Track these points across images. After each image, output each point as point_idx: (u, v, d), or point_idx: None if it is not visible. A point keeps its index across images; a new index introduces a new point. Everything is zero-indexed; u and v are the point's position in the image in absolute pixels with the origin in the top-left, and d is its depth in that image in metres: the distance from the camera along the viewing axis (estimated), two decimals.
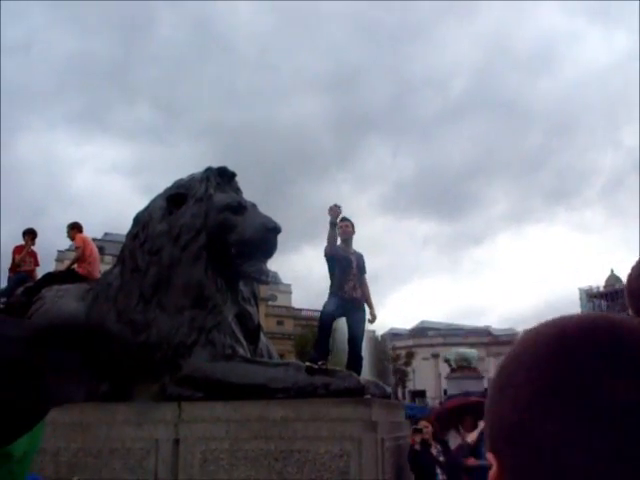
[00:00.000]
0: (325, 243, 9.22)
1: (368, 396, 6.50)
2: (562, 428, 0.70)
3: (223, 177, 8.00)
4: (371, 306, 9.74)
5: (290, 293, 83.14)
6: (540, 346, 0.77)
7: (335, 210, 8.95)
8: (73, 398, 1.20)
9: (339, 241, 9.36)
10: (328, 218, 8.93)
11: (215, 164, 8.09)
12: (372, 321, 9.76)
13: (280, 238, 7.68)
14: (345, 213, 9.06)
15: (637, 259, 1.88)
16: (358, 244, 9.92)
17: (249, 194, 8.30)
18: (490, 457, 0.79)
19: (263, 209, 7.94)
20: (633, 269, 1.86)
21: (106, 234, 57.85)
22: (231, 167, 8.26)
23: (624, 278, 1.94)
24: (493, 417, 0.79)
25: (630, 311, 1.82)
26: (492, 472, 0.79)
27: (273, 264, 8.17)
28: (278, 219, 7.68)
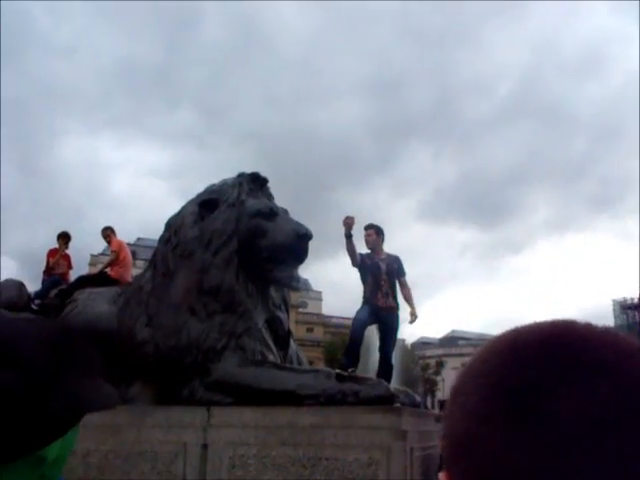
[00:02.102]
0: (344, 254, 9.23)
1: (398, 405, 6.45)
2: (505, 436, 0.67)
3: (255, 183, 8.02)
4: (412, 306, 9.72)
5: (320, 300, 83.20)
6: (491, 354, 0.75)
7: (348, 222, 8.95)
8: (107, 404, 1.18)
9: (365, 249, 9.36)
10: (360, 227, 8.95)
11: (254, 169, 8.13)
12: (412, 321, 9.73)
13: (316, 244, 7.67)
14: (381, 219, 9.11)
15: None
16: (394, 251, 9.89)
17: (288, 199, 8.33)
18: (440, 476, 0.76)
19: (301, 215, 7.94)
20: None
21: (139, 239, 58.44)
22: (270, 173, 8.28)
23: None
24: (445, 427, 0.76)
25: None
26: None
27: (307, 271, 8.24)
28: (315, 225, 7.68)
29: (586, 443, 0.64)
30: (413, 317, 9.71)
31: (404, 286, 9.70)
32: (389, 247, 9.69)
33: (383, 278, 9.32)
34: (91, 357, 1.20)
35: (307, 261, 7.68)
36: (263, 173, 8.17)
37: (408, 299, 9.74)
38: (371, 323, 9.34)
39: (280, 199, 8.26)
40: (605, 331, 0.73)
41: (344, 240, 9.09)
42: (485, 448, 0.68)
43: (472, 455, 0.70)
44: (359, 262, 9.27)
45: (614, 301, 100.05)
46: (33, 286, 10.90)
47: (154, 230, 8.10)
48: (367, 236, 9.51)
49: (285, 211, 7.84)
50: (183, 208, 8.00)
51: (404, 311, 9.69)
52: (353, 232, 9.15)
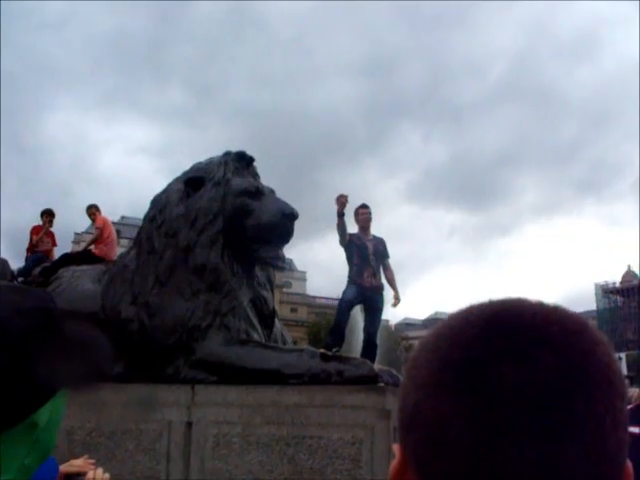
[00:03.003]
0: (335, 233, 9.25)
1: (381, 384, 6.49)
2: (447, 408, 0.69)
3: (241, 162, 7.98)
4: (395, 289, 9.77)
5: (305, 280, 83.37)
6: (444, 328, 0.77)
7: (342, 200, 8.96)
8: (94, 379, 1.19)
9: (357, 228, 9.38)
10: (350, 206, 8.96)
11: (244, 148, 8.08)
12: (395, 304, 9.77)
13: (303, 224, 7.67)
14: (370, 200, 9.14)
15: None
16: (381, 231, 9.93)
17: (278, 178, 8.31)
18: (394, 448, 0.79)
19: (290, 194, 7.93)
20: None
21: (123, 217, 58.20)
22: (260, 151, 8.25)
23: None
24: (399, 400, 0.78)
25: None
26: (394, 462, 0.78)
27: (293, 250, 8.22)
28: (303, 205, 7.68)
29: (525, 417, 0.66)
30: (396, 301, 9.76)
31: (388, 269, 9.73)
32: (377, 228, 9.72)
33: (370, 258, 9.35)
34: (79, 328, 1.20)
35: (292, 241, 7.68)
36: (253, 152, 8.13)
37: (391, 282, 9.78)
38: (358, 303, 9.38)
39: (270, 178, 8.23)
40: (553, 309, 0.75)
41: (335, 218, 9.10)
42: (429, 420, 0.71)
43: (419, 427, 0.72)
44: (347, 241, 9.28)
45: (596, 285, 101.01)
46: (18, 263, 10.86)
47: (142, 208, 8.05)
48: (363, 214, 9.52)
49: (271, 190, 7.82)
50: (168, 186, 7.96)
51: (388, 294, 9.73)
52: (344, 211, 9.16)
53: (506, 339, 0.70)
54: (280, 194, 7.84)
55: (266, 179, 8.14)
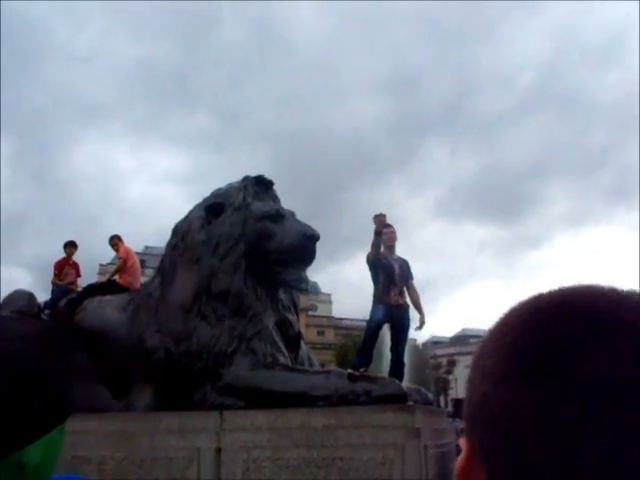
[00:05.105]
0: (368, 250, 9.23)
1: (410, 403, 6.43)
2: (515, 396, 0.66)
3: (261, 185, 8.02)
4: (421, 312, 9.70)
5: (330, 303, 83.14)
6: (511, 316, 0.73)
7: (380, 219, 8.97)
8: (93, 406, 1.15)
9: (382, 248, 9.35)
10: (374, 226, 8.95)
11: (271, 171, 8.18)
12: (420, 327, 9.70)
13: (331, 245, 7.67)
14: (398, 217, 9.15)
15: None
16: (411, 249, 9.90)
17: (304, 200, 8.34)
18: (461, 442, 0.75)
19: (317, 215, 7.95)
20: None
21: (147, 247, 58.51)
22: (287, 174, 8.40)
23: None
24: (466, 393, 0.74)
25: None
26: (461, 457, 0.74)
27: (319, 273, 8.19)
28: (331, 226, 7.69)
29: (601, 408, 0.62)
30: (421, 324, 9.69)
31: (413, 290, 9.69)
32: (406, 245, 9.70)
33: (397, 278, 9.32)
34: (78, 357, 1.18)
35: (317, 264, 7.67)
36: (279, 175, 8.19)
37: (417, 304, 9.73)
38: (385, 322, 9.33)
39: (297, 200, 8.27)
40: (627, 294, 0.71)
41: (372, 236, 9.12)
42: (497, 410, 0.67)
43: (486, 418, 0.69)
44: (377, 259, 9.27)
45: None
46: (45, 296, 10.95)
47: (167, 237, 8.12)
48: (390, 233, 9.50)
49: (292, 213, 7.84)
50: (190, 213, 8.01)
51: (413, 315, 9.66)
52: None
53: (581, 324, 0.67)
54: (307, 216, 7.84)
55: (293, 201, 8.17)
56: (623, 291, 0.72)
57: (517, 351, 0.68)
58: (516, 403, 0.66)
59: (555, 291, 0.74)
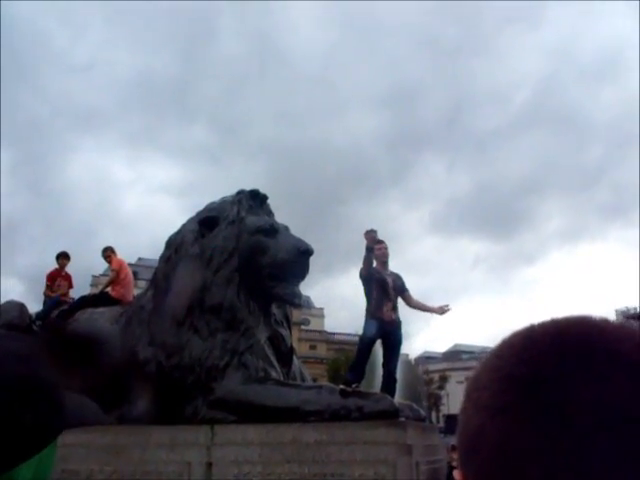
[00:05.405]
0: (360, 266, 9.25)
1: (402, 419, 6.41)
2: (511, 428, 0.66)
3: (255, 200, 8.03)
4: (431, 308, 9.78)
5: (323, 317, 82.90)
6: (505, 348, 0.73)
7: (371, 235, 9.00)
8: (85, 421, 1.14)
9: (375, 263, 9.36)
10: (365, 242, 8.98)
11: (267, 185, 8.18)
12: (445, 312, 9.72)
13: (326, 259, 7.68)
14: (394, 232, 9.18)
15: None
16: (406, 264, 9.92)
17: (300, 214, 8.35)
18: (455, 474, 0.75)
19: (314, 229, 7.96)
20: None
21: (140, 259, 58.33)
22: (284, 188, 8.41)
23: None
24: (459, 424, 0.74)
25: None
26: None
27: (313, 288, 8.19)
28: (327, 240, 7.69)
29: (600, 439, 0.62)
30: (446, 308, 9.75)
31: (411, 299, 9.72)
32: (401, 260, 9.73)
33: (390, 293, 9.33)
34: (70, 374, 1.18)
35: (311, 278, 7.66)
36: (276, 189, 8.21)
37: (423, 306, 9.81)
38: (378, 338, 9.33)
39: (293, 214, 8.28)
40: (621, 325, 0.71)
41: (363, 251, 9.14)
42: (492, 442, 0.67)
43: (481, 450, 0.69)
44: (370, 274, 9.28)
45: (617, 311, 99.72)
46: (37, 307, 10.92)
47: (161, 249, 8.11)
48: (380, 250, 9.51)
49: (286, 227, 7.84)
50: (183, 226, 8.01)
51: (411, 325, 9.68)
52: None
53: (576, 356, 0.67)
54: (303, 229, 7.85)
55: (289, 214, 8.18)
56: (614, 322, 0.72)
57: (513, 383, 0.68)
58: (514, 435, 0.66)
59: (548, 322, 0.74)
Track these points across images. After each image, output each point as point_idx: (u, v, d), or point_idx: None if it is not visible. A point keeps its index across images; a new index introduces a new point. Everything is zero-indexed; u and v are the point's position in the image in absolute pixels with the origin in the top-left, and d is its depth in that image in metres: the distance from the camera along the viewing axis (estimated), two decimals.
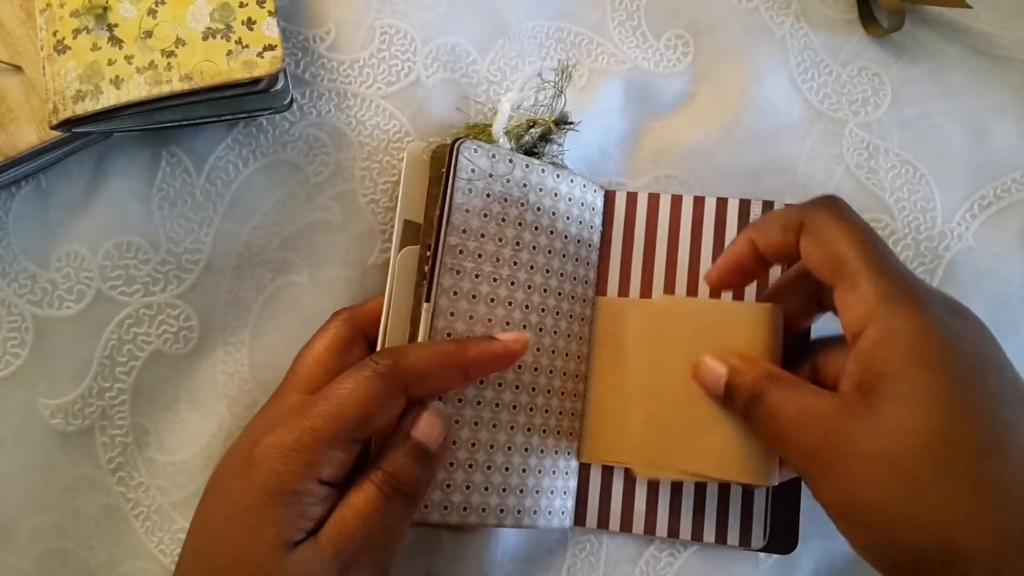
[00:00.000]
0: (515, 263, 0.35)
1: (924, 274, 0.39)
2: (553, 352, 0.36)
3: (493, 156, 0.34)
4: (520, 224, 0.35)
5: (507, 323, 0.34)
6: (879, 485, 0.26)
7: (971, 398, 0.26)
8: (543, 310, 0.36)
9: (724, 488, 0.36)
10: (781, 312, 0.34)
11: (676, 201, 0.38)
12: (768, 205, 0.37)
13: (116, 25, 0.31)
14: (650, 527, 0.36)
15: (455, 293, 0.33)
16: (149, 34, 0.32)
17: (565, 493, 0.36)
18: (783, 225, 0.30)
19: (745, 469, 0.33)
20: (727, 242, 0.37)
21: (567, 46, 0.41)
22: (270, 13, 0.33)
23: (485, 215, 0.34)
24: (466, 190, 0.33)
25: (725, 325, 0.34)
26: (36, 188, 0.36)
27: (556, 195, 0.36)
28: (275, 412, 0.31)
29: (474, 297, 0.34)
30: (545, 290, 0.36)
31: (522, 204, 0.35)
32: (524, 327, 0.35)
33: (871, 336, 0.27)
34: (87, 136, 0.34)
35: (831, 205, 0.30)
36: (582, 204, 0.37)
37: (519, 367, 0.35)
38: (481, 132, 0.36)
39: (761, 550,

☆ ☆ ☆ ☆ ☆ ☆ ☆

◆ Your objective
Whatever else the listing above holds, retype exactly only the lines from the one containing "13: (116, 25, 0.31)" to the one containing "25: (725, 325, 0.34)", both ends kept.

◆ Solution below
13: (116, 25, 0.31)
14: (650, 527, 0.36)
15: (455, 293, 0.33)
16: (149, 34, 0.32)
17: (565, 493, 0.36)
18: (783, 225, 0.30)
19: (745, 469, 0.33)
20: (727, 242, 0.37)
21: (567, 46, 0.41)
22: (270, 13, 0.33)
23: (485, 215, 0.34)
24: (466, 190, 0.33)
25: (725, 325, 0.34)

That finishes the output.